[Items from a dataset]
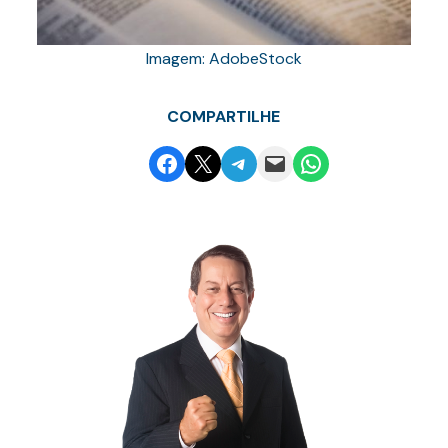
Imagem: AdobeStock
COMPARTILHE
Share on Facebook
Email this Page
Share on Telegram
Email this Page
Share on WhatsApp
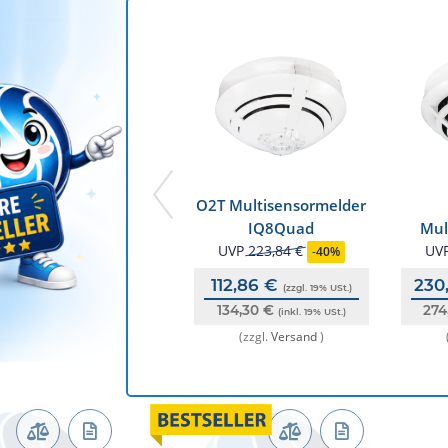
O2T Multisensormelder
IQ8Quad
Mul
UVP
223,84 €
IQ8Q
UV
-
40%
112,86 €
230
(zzgl. 19% USt.)
134,30 €
274
(inkl. 19% USt.)
(zzgl.
Versand
)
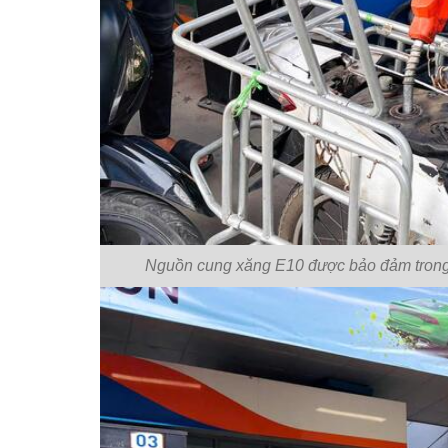
Nguồn cung xăng E10 được bảo đảm trong n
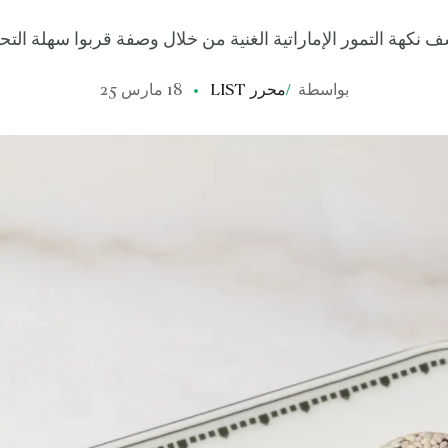
 نكهة التمور الإماراتية الغنية من خلال وصفة قربوا سهلة الت
بواسطة
/
محرر LIST
18 مارس 25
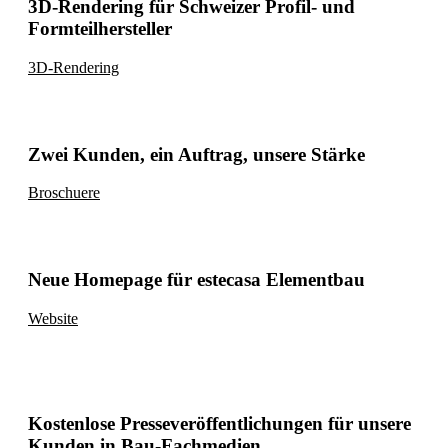
3D-Rendering für Schweizer Profil- und
Formteilhersteller
3D-Rendering
Zwei Kunden, ein Auftrag, unsere Stärke
Broschuere
Neue Homepage für estecasa Elementbau
Website
Kostenlose Presseveröffentlichungen für unsere
Kunden in Bau-Fachmedien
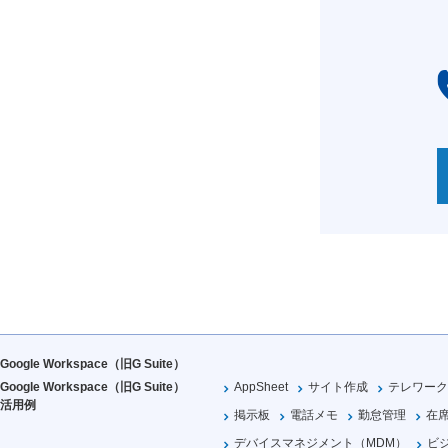
Google Workspace（旧G Suite）
Google Workspace（旧G Suite）
AppSheet
サイト作成
テレワーク
活用例
掲示板
電話メモ
勤怠管理
在
デバイスマネジメント（MDM）
ビ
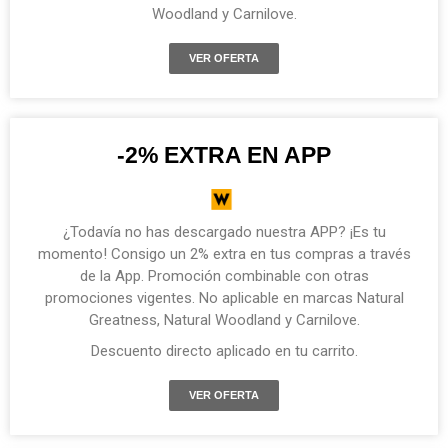
Woodland y Carnilove.
VER OFERTA
-2% EXTRA EN APP
¿Todavía no has descargado nuestra APP? ¡Es tu
momento! Consigo un 2% extra en tus compras a través
de la App. Promoción combinable con otras
promociones vigentes. No aplicable en marcas Natural
Greatness, Natural Woodland y Carnilove.
Descuento directo aplicado en tu carrito.
VER OFERTA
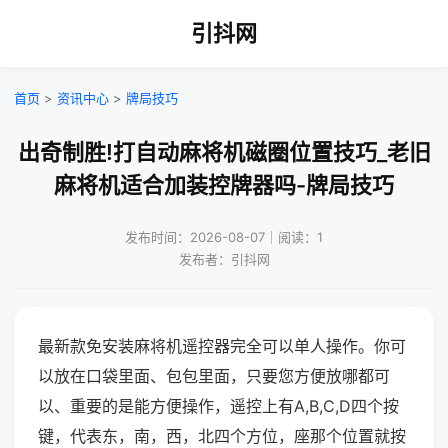
引抖网
首页
>
资讯中心
>
牌局技巧
出奇制胜!打自动麻将机磁圈位置技巧_老旧
麻将机适合加装控牌器吗-牌局技巧
发布时间：2026-08-07｜阅读：1
发布者：引抖网
最新款免安装麻将机遥控器完全可以单人操作。你可
以放在口袋里面、包包里面，只要您方便放哪都可
以、重要的是能方便操作，遥控上有A,B,C,D四个按
键，代表东，南，西，北四个方位，座那个位置就按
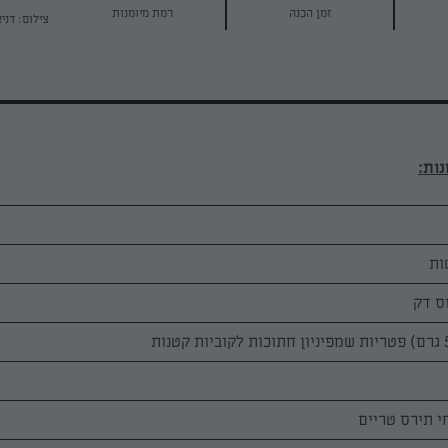
זמן הכנה
רמת מיומנות
צילום: דני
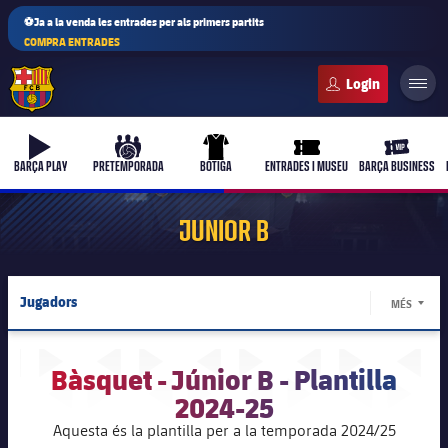
⚽Ja a la venda les entrades per als primers partits
COMPRA ENTRADES
FC Barcelona club badge
b-play
culers-ball
uniform
ticket-full
ticket-vi
BARÇA PLAY
PRETEMPORADA
BOTIGA
ENTRADES I MUSEU
BARÇA BUSINESS
JUNIOR B
Jugadors
MÉS
LABEL
Calendari
Bàsquet - Júnior B - Plantilla
Resultats
2024-25
Aquesta és la plantilla per a la temporada 2024/25
Classificacio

Exercise brief:
This exercise calls for a verbatim output of the entries, pictures omitted.

Result of this task:
Imagem: AdobeStock
COMPARTILHE
Share on Facebook
Email this Page
Share on Telegram
Email this Page
Share on WhatsApp
O2T Multisensormelder
IQ8Quad
Mul
UVP
223,84 €
IQ8Q
UV
-
40%
112,86 €
230
(zzgl. 19% USt.)
134,30 €
274
(inkl. 19% USt.)
(zzgl.
Versand
)
Nguồn cung xăng E10 được bảo đảm trong n
 نكهة التمور الإماراتية الغنية من خلال وصفة قربوا سهلة الت
بواسطة
/
محرر LIST
18 مارس 25
3D-Rendering für Schweizer Profil- und
Formteilhersteller
3D-Rendering
Zwei Kunden, ein Auftrag, unsere Stärke
Broschuere
Neue Homepage für estecasa Elementbau
Website
Kostenlose Presseveröffentlichungen für unsere
Kunden in Bau-Fachmedien
Google Workspace（旧G Suite）
Google Workspace（旧G Suite）
AppSheet
サイト作成
テレワーク
活用例
掲示板
電話メモ
勤怠管理
在
デバイスマネジメント（MDM）
ビ
Woodland y Carnilove.
VER OFERTA
-2% EXTRA EN APP
¿Todavía no has descargado nuestra APP? ¡Es tu
momento! Consigo un 2% extra en tus compras a través
de la App. Promoción combinable con otras
promociones vigentes. No aplicable en marcas Natural
Greatness, Natural Woodland y Carnilove.
Descuento directo aplicado en tu carrito.
VER OFERTA
引抖网
首页
>
资讯中心
>
牌局技巧
出奇制胜!打自动麻将机磁圈位置技巧_老旧
麻将机适合加装控牌器吗-牌局技巧
发布时间：2026-08-07｜阅读：1
发布者：引抖网
最新款免安装麻将机遥控器完全可以单人操作。你可
以放在口袋里面、包包里面，只要您方便放哪都可
以、重要的是能方便操作，遥控上有A,B,C,D四个按
键，代表东，南，西，北四个方位，座那个位置就按
זמן הכנה
רמת מיומנות
צילום: דני
⚽Ja a la venda les entrades per als primers partits
COMPRA ENTRADES
FC Barcelona club badge
b-play
culers-ball
uniform
ticket-full
ticket-vi
BARÇA PLAY
PRETEMPORADA
BOTIGA
ENTRADES I MUSEU
BARÇA BUSINESS
JUNIOR B
Jugadors
MÉS
LABEL
Calendari
Bàsquet - Júnior B - Plantilla
Resultats
2024-25
Aquesta és la plantilla per a la temporada 2024/25
Classificacio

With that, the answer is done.